[Try it] Carry on the article about recruitment trends in the Chinese Communist Party below, starting right after its final sentence.

[Passage shown]
↓

Members Only: Recruitment Trends in the Chinese Communist Party

Next year the Chinese Communist Party (CCP) turns 100. Since its founding in 1921, the CCP has grown from a small cabal of Marxist intellectuals into the world’s second-largest political party, behind only the Bharatiya Janata Party in India. One of the reasons for the CCP’s success has been its cultivation of human capital—any organization is only as good as its people.

Ahead of the Party’s centenary, understanding its longevity requires an understanding of its members. While the Party is frustratingly opaque about internal operations, its human resources division, known as the Organization Department, does publish annual data on membership. After the 2019 numbers were released in June 2020, MacroPolo scoured open source databases to compile the most complete public dataset on CCP membership.

We use that dataset to reveal both new and continuing trends in Party membership, many of which intersect with Chinese leader Xi Jinping’s governance reform agenda. The key findings center on 1) membership growth; 2) selectivity; and 3) composition and representation (see Appendix below for membership data from 1921-2019).

↑

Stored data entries

↓

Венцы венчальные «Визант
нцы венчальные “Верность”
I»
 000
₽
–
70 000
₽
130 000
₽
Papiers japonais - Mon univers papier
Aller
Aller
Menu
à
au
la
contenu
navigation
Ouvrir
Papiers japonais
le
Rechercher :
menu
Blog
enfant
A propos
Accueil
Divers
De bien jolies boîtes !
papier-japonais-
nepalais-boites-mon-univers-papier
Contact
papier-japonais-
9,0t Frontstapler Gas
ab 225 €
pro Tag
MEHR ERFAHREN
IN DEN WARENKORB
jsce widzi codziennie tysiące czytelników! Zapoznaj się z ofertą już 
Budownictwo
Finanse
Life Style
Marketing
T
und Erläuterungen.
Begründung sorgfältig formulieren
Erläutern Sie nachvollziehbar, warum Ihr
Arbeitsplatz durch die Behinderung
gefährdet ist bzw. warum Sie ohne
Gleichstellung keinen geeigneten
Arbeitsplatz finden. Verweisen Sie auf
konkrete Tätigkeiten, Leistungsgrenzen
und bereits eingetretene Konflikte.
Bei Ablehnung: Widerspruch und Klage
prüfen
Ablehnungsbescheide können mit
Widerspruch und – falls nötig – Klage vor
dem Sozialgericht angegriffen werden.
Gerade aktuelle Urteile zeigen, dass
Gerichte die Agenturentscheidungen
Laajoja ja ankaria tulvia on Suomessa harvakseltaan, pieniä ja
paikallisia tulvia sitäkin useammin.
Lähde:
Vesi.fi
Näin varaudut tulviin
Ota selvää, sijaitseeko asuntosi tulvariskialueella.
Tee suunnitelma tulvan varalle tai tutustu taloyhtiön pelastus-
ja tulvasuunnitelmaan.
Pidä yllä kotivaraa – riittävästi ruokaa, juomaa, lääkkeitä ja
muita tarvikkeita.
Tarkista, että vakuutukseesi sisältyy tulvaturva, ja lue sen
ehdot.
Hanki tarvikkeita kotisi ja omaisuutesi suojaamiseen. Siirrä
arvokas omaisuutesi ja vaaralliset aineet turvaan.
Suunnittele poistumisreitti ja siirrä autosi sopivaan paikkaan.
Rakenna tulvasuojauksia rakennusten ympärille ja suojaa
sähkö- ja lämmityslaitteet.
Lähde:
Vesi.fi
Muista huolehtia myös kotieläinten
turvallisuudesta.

↑

[Answer to this task]
1. Growth: Slowing Down After the Hu Jintao Era

Xi believed the CCP was growing too fast. Membership increased by an average of 2.4% annually under Hu Jintao, who served as CCP General Secretary from 2002-2012. Growth hit a two-decade high of 3.1% in 2012, swelling the Party’s ranks to 85.1 million from 68.2 million only a decade before (see Figure 1).

That trend reversed in Xi’s first five-year term, with membership growth declining every year from 2013 to 2017, averaging just 1% (with a low of 0.1% in 2017). Although this growth rate recovered somewhat after 2017, it is still nowhere near its level during the Hu era.

Figure 1. Growth in CCP Membership Has Slowed Markedly under Xi
Note: Data for 1992-1996 is less specific, which may explain the more erratic growth rates for 1993-1997.
Source: CCP Organization Department; People’s Daily Database; media reports.

Looking at recruitment figures, the number of new CCP members plummeted from 3.2 million in 2012 to 2.4 million in 2013. It then fell to as low as 1.9 million in 2016 before rebounding to 2.3 million in 2019 (see Figure 2). Total membership rose from 85.1 million in 2012 to 91.9 million last year, indicating that a record 6.6% of the Chinese population are CCP members.

Figure 2. New CCP Members Have Dropped Significantly under Xi
Source: CCP Organization Department; People’s Daily Database; media reports.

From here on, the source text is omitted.